Drink-driver left biker injured in road

Burnley Magistrates Court.

Burnley Magistrates Court.

0
Have your say

A drunk driver smashed into a motorcyclist and made off as the rider lay injured in the road.

But Carl Jane (31) was caught after leaving his number plate at the crash scene, a court heard.

The plumber, who was almost three times the legal limit, was arrested after police turned up at his home in Red Lees Road, Burnley, and had to force their way in. His badly damaged Toyota Aygo was parked outside minus its bumper and officers found it in his front room.

The town’s magistrates were told how motorcyclist Max Endicott (34) suffered a broken wrist in the late-night collision in Burnley Road, Cliviger, on October 16th. Passers-by had alerted the police as Jane drove off.

The defendant, who has never been in trouble before, admitted driving with excess alcohol and failing to stop after an accident. He was given a four-month curfew, between 7pm and 5-30am, seven days a week, was banned for 25 months and was ordered to pay £85 costs, a £150 criminal courts charge and a £60 victim surcharge.

Prosecutor Miss Tracy Yates said police arrived at the scene about 11pm and found a motorcycle and rider lying in the road.

A Toyota Aygo had been seen to leave the area, heading towards Todmorden, with significant front end damage. Part of its number plate was in the road and the rest of the plate was found among the debris.

Miss Yates said the full registration number matched an Aygo, the only person named on the insurance was Jane and police went to his home.

The prosecutor continued: “The vehicle was found parked in the street, directly outside and had significant front end damage. The windscreen was smashed and bulging inwards.

“An officer looked through the window into the front room. The curtains were open and the light was on and he saw a bumper in the front room. The bumper was missing from the Toyota parked at the front of the house.”

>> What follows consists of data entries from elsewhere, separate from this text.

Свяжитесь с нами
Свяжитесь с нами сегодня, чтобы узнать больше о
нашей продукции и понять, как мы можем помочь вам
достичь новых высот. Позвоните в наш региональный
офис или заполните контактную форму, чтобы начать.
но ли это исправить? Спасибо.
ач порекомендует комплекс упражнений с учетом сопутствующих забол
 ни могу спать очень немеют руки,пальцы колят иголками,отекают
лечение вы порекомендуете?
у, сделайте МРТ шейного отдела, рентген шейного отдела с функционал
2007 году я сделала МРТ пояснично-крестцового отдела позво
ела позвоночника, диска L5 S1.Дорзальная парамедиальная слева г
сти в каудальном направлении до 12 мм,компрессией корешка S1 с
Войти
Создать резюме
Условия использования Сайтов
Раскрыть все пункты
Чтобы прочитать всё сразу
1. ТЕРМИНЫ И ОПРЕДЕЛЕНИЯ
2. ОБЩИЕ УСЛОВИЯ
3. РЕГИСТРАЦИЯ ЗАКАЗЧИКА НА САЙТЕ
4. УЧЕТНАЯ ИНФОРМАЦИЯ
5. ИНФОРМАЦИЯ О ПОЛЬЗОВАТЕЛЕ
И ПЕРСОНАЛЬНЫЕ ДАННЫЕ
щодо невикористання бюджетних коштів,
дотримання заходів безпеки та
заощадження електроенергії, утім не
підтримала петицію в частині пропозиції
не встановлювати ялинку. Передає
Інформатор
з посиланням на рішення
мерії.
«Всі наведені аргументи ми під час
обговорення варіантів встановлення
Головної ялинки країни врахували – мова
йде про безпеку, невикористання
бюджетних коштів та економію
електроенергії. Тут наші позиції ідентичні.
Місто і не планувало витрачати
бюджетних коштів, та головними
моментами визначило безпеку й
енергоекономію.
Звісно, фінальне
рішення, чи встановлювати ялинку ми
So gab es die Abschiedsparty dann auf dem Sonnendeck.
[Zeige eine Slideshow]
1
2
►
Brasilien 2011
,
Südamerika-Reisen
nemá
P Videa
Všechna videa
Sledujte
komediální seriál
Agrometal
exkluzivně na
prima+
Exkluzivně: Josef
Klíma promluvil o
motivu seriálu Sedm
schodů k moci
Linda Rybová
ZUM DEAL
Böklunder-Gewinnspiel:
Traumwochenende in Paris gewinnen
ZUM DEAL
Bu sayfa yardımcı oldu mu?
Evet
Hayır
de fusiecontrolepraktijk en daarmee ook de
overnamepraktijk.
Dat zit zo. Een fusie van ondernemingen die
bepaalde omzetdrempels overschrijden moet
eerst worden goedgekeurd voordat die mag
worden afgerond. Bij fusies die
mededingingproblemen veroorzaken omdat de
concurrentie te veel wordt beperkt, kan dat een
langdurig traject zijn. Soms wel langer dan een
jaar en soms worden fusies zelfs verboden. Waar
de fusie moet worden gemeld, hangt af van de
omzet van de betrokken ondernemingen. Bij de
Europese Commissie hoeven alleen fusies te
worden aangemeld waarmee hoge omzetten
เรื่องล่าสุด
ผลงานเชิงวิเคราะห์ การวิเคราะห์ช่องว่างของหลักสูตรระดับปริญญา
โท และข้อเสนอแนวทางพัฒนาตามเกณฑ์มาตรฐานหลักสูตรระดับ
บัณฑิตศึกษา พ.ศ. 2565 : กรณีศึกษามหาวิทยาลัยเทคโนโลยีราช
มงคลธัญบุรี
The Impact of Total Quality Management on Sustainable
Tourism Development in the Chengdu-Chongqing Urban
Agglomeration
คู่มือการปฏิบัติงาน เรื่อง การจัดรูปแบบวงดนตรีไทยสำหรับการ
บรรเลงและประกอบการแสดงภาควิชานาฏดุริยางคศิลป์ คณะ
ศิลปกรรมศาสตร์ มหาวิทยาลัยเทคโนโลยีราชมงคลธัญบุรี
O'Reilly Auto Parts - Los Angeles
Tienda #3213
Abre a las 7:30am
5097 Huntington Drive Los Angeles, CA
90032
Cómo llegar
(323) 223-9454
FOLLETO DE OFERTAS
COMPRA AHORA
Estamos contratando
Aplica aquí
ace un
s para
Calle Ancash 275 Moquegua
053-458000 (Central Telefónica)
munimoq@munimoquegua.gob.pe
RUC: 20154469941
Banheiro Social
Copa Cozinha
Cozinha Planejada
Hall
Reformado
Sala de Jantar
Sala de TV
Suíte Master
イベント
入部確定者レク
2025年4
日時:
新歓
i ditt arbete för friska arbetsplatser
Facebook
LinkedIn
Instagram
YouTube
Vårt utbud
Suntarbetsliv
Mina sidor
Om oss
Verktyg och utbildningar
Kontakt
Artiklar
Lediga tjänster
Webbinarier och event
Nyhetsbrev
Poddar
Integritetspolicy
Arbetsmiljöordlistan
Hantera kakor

Miss Yates said police knocked on the door, but got no reply. A neighbour confirmed the house occupant had recently returned home. Further patrols were called, they still got no response even though they shouted several times through the door and it was forced open. The defendant was unsteady on his feet, his eyes were glazed and he was clearly drunk.

The prosecutor said Jane was arrested and asked if he had had anything to drink since returning home. He replied he had not and had gone straight to bed. The key to the Toyota was found in his trouser pocket. The defendant was taken to the police station and gave a sample showing 102 micrograms of alcohol in 100ml of breath – the legal limit is 35.

Miss Yates said the defendant was interviewed and made no comment. He had no previous convictions.

Asked by the bench if he would lose his job, Jane said he had come to an agreement with work and “they are sorting something out.”

The defendant, who was not represented by a solicitor, was given the chance to address the justices and replied: “There is nothing else I can say.”